▶ **DATA LISTING**
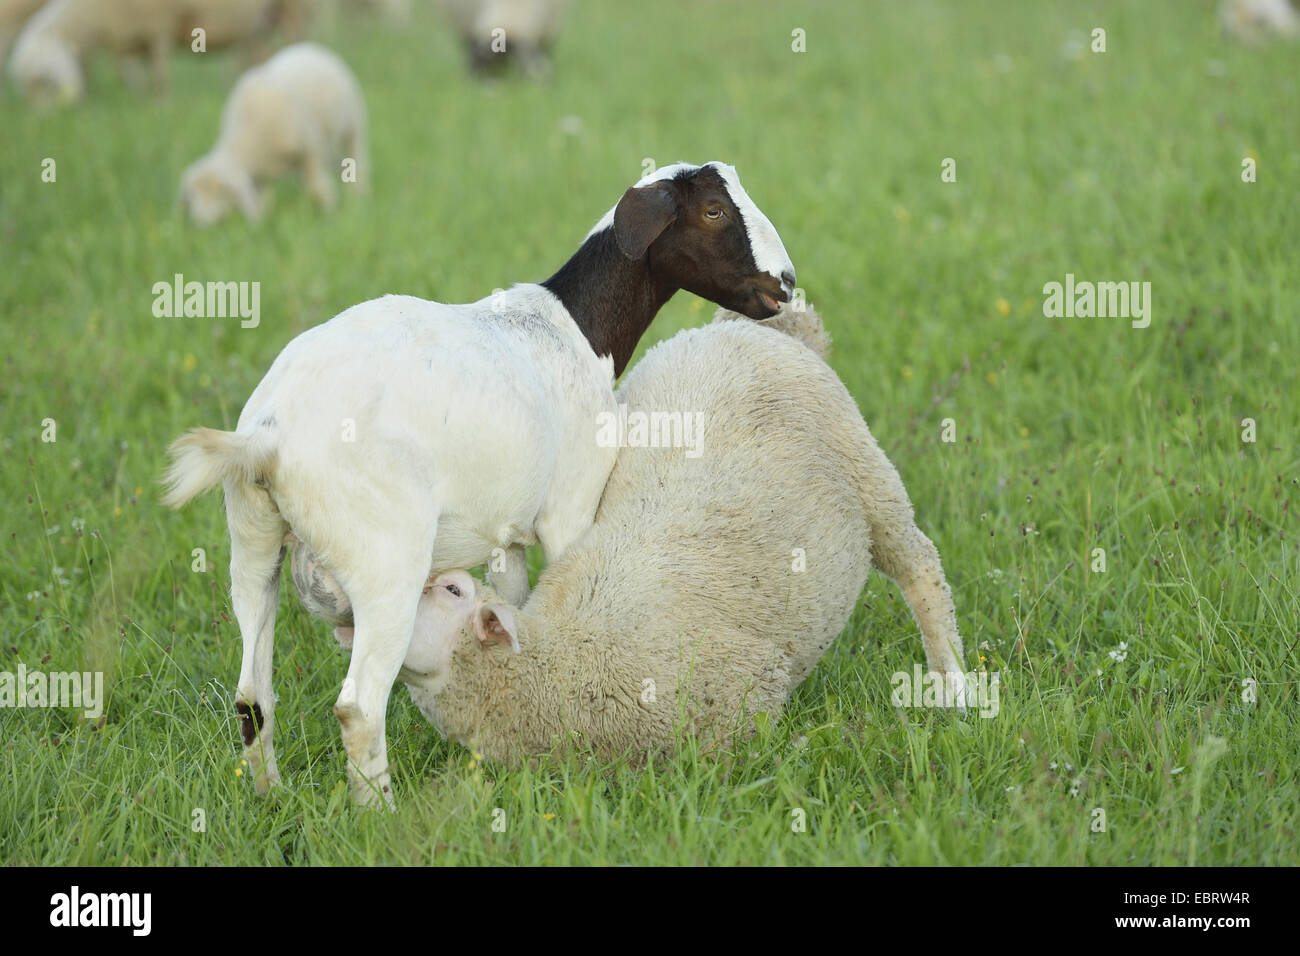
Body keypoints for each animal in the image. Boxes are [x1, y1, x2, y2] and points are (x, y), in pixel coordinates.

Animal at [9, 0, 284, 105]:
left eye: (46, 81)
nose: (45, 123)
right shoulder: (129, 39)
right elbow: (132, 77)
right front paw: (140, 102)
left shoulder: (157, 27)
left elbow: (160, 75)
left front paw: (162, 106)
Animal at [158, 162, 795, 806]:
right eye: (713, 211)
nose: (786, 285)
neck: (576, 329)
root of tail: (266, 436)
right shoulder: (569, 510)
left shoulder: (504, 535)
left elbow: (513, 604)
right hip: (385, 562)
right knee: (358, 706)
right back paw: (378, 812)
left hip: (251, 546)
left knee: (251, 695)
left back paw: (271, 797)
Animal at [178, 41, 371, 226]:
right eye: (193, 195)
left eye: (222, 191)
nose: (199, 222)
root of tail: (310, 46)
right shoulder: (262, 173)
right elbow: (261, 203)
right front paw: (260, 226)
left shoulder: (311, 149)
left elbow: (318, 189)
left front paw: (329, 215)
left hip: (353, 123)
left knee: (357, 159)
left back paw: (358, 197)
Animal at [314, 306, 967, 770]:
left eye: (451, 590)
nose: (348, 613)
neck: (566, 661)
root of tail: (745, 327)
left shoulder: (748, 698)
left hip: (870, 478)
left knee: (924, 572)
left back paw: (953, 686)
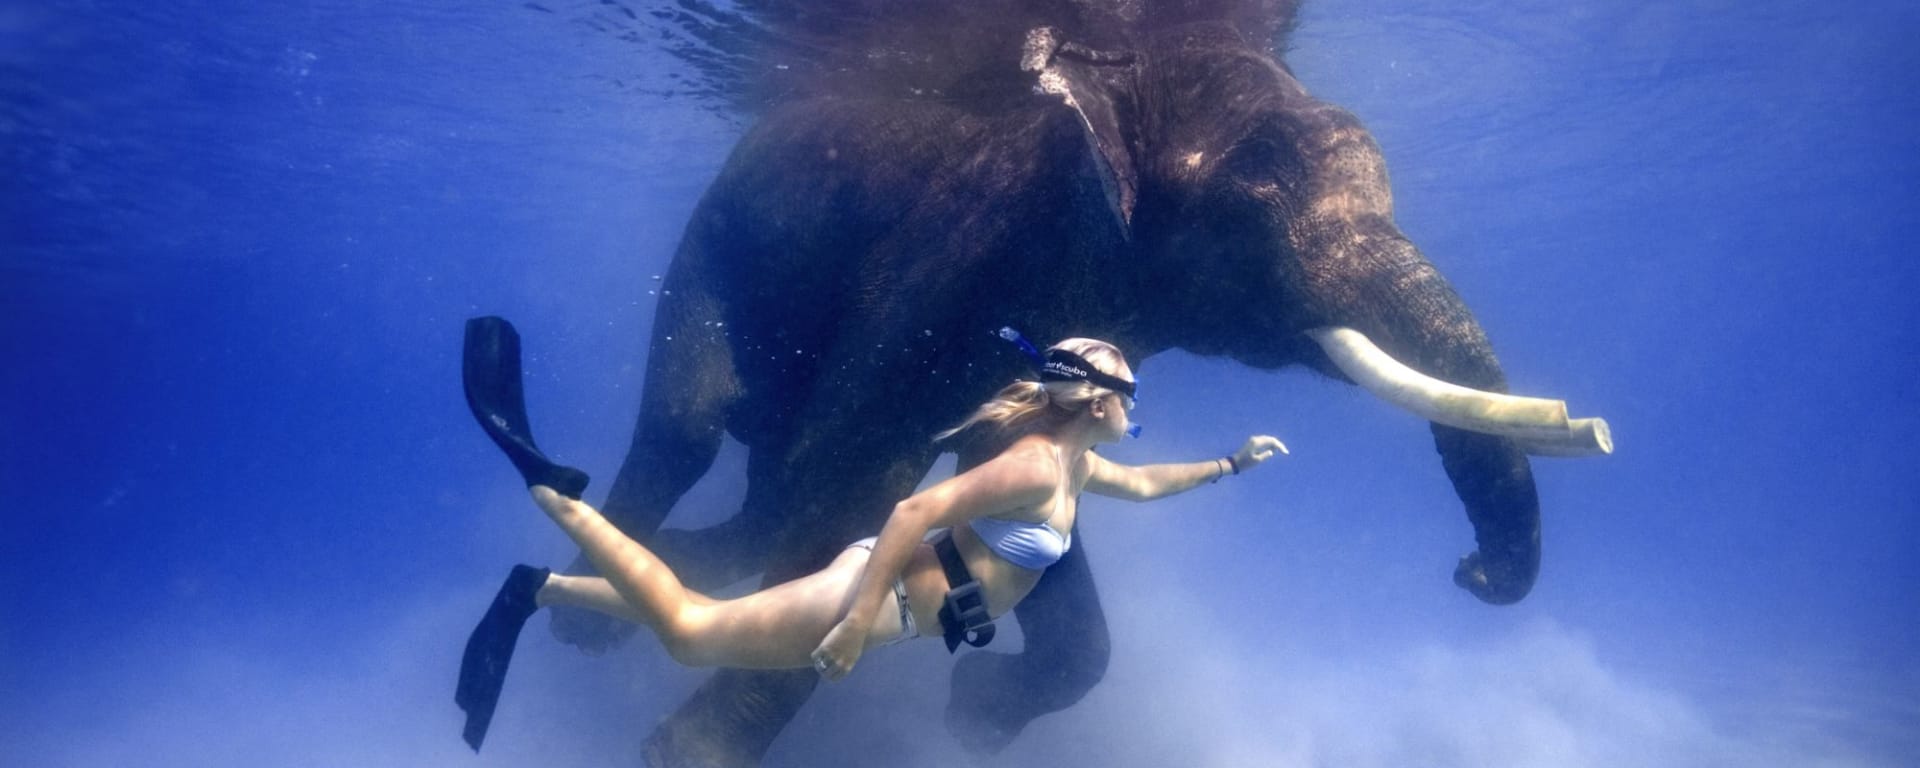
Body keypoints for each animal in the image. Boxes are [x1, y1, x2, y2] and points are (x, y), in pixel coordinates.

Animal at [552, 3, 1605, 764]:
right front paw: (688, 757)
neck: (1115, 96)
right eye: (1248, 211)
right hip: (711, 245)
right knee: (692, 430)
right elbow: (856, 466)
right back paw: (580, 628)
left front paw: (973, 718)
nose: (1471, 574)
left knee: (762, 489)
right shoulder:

▶ **YOUR TASK**
Please return exactly, and only, the lines from the one containing "right eye: (713, 211)" through the end of the records, with both end lines kept and every picture dropped.

▶ **TASK OUTPUT**
right eye: (713, 211)
nose: (786, 285)
neck: (576, 329)
root of tail: (266, 436)
right shoulder: (569, 510)
left shoulder: (504, 535)
left elbow: (513, 604)
right hip: (385, 562)
right knee: (358, 706)
right back paw: (378, 812)
left hip: (251, 546)
left knee: (251, 695)
left back paw: (271, 797)
Animal at [178, 41, 371, 226]:
right eye: (193, 195)
left eye: (222, 191)
nose: (199, 222)
root of tail: (310, 46)
right shoulder: (262, 173)
right elbow: (261, 203)
right front paw: (260, 226)
left shoulder: (311, 149)
left elbow: (318, 189)
left front paw: (329, 215)
left hip: (353, 123)
left knee: (357, 159)
left back paw: (358, 197)
Animal at [314, 306, 967, 770]:
left eye: (451, 590)
nose: (348, 613)
neck: (566, 661)
root of tail: (745, 327)
left shoulder: (748, 698)
left hip: (870, 478)
left knee: (924, 572)
left back paw: (953, 686)
Body keypoints for each animal in the image. Boxes are [x1, y1, x2, y2] and points are (x, y), in pixel coordinates.

Animal at [552, 3, 1605, 764]:
right front paw: (688, 757)
neck: (1115, 96)
right eye: (1248, 211)
right hip: (711, 245)
right knee: (692, 430)
right elbow: (856, 466)
right back paw: (580, 628)
left front paw: (973, 718)
nose: (1471, 574)
left knee: (762, 489)
right shoulder:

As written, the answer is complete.